Published November 3, 2016
The link between Bak USA — maker of computers and tablets in downtown Buffalo — and UB is strong, and growing stronger.
From interns and engineers it has hired, to professors who have reached out to help the startup, UB has played a major role in the success of the social/business enterprise.
“UB is the prime factor for why we are here in Buffalo,” says Ulla Bak, president of the company.
The fast-growing, 63-person firm has emerged as a successful social enterprise whose mission is twofold: to build and sell computers and to hire locals — including new immigrants and people from the surrounding East Side neighborhood. Reviving manufacturing while empowering people from impoverished areas makes it more than simply a balance sheet-driven business.
The company grew out of a social enterprise in Haiti that Bak and her husband, JP, started after the deadly 2010 earthquake left the island nation in ruins. The Baks sought to employ people in a small tablet-making plant and never considered it a viable business. But to enter a U.S. Agency for International Development (USAID) grant contest, they had to describe the operation as a business.
“And we won!” says JP Bak, CEO of the company.
The Baks sold the Haitian firm to local operators and brought the concept to the U.S. Initially lured by the START-UP NY tax-free business program, the Baks selected Buffalo as their headquarters.
That was 22 months ago, and the company is now on a steep growth trajectory. It is expanding onto another floor of the Compass East Building at Michigan Avenue and Clinton Street (formerly Sheehan Memorial Hospital), and plans to expand its manufacturing operation to 100 people.

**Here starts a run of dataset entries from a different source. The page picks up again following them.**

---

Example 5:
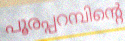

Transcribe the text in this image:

പൂരപ്പറമ്പിന്റെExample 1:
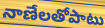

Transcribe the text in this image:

నాణేలతోపాటు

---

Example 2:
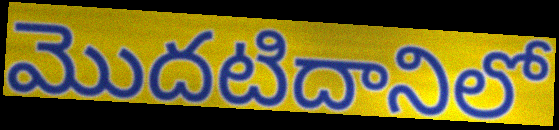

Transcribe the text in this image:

మొదటిదానిలో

“Talent is needed in every department,” says Eva Bak, chief people officer. But Ulla Bak noted that while they only hire “the best of the best,” new hires must fit with the company’s social enterprise philosophy. “We are also interested in their emotional intelligence.”

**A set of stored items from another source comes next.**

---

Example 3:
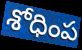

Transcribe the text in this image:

శోధింప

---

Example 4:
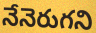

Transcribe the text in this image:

నేనెరుగని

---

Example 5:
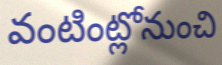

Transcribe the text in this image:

వంటింట్లోనుంచిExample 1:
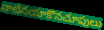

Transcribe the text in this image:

నాటినయాకొనచూపులు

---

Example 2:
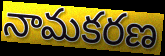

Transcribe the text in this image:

నామకరణ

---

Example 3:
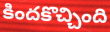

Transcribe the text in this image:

కిందకొచ్చింది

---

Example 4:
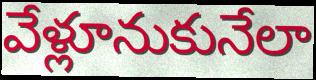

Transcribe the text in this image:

వేళ్లూనుకునేలా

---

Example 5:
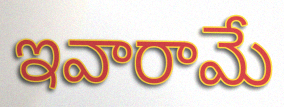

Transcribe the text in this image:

ఇవారామే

The company now has 11 UB graduates: two engineers, four customer service representatives, three production workers and one in marketing. The 11th is Ulla Bak, who attended UB in the summer of 1974 as part of an exchange program from the law school at the University of Copenhagen.
“We are thrilled to have Bak as a partner,” says Christina Orsi, UB associate vice president for economic development. “They are a model for how START-UP NY can attract companies to locate in New York State and engage with UB.

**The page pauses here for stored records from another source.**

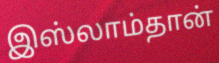
இஸ்லாம்தான்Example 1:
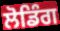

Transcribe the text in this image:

ਲੋਡਿੰਗ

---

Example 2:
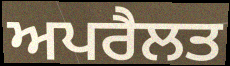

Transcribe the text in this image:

ਅਪਰੈਲਤ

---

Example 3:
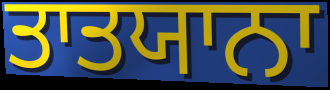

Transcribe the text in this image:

ਤਾਤਯਾਨਾ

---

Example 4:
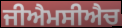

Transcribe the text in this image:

ਜੀਐਮਸੀਐਚ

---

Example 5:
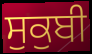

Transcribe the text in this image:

ਸੁਕੁਬੀ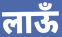
लाऊँ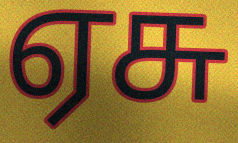
ஏசு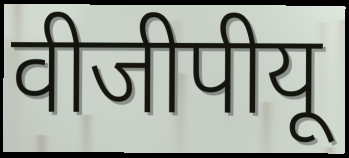
वीजीपीयू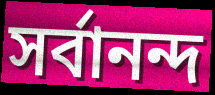
সর্বানন্দ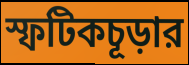
স্ফটিকচূড়ারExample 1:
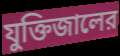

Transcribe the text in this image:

যুক্তিজালের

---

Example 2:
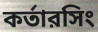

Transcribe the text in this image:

“Bak is providing intern opportunities for students, hiring graduates, leveraging faculty expertise for research and development, and they have served as guest speakers at several UB events. We look forward to our continued partnership and Bak’s growth in Buffalo.”
Bilel Neji, who holds a PhD from UB, is head of product design and development. He says having a company like Bak USA so close at hand is an opportunity for UB students.
Engineering students can often have a difficult time finding a firm to take on their projects, but “for UB students, if you have something to prove, you can come here and we can make a prototype,” Neji says.
Albert H. Titus, professor and chair of the Department of Biomedical Engineering, a multidisciplinary unit that includes the Jacobs School of Medicine and Biomedical Sciences and the School of Engineering and Applied Sciences, says he became aware of Bak USA through Neji, whom he taught as a graduate student. Titus has helped place a couple of interns at Bak, one of whom is looking into biomedical applications for the Bak tablets.
Another company Titus is consulting with also is considering working with Bak.
That personal connection with Neji and with other companies is generally how lasting alliances get started, he says.
Bak USA has a new partnership with Microsoft that means its devices are Windows-based with Intel processors and they can easily sync with desk computers. In addition, Microsoft will handle the distribution of Bak products.
The Baks had hoped to inspire local manufacturers to become their suppliers, but that has not happened yet.
“We know they will come,” JP Bak says. “We didn’t exist before. I think it’s a matter of time. There will be small companies that jump on the ship.”
The company’s long-range plans are to fill its space in Buffalo and then open other satellite companies in other distressed urban areas. In that way, it will be keeping with its social mission.
But Buffalo will remain the company’s headquarters, and its connection with UB will remain strong.
“We are part of the university,” JP Bak says.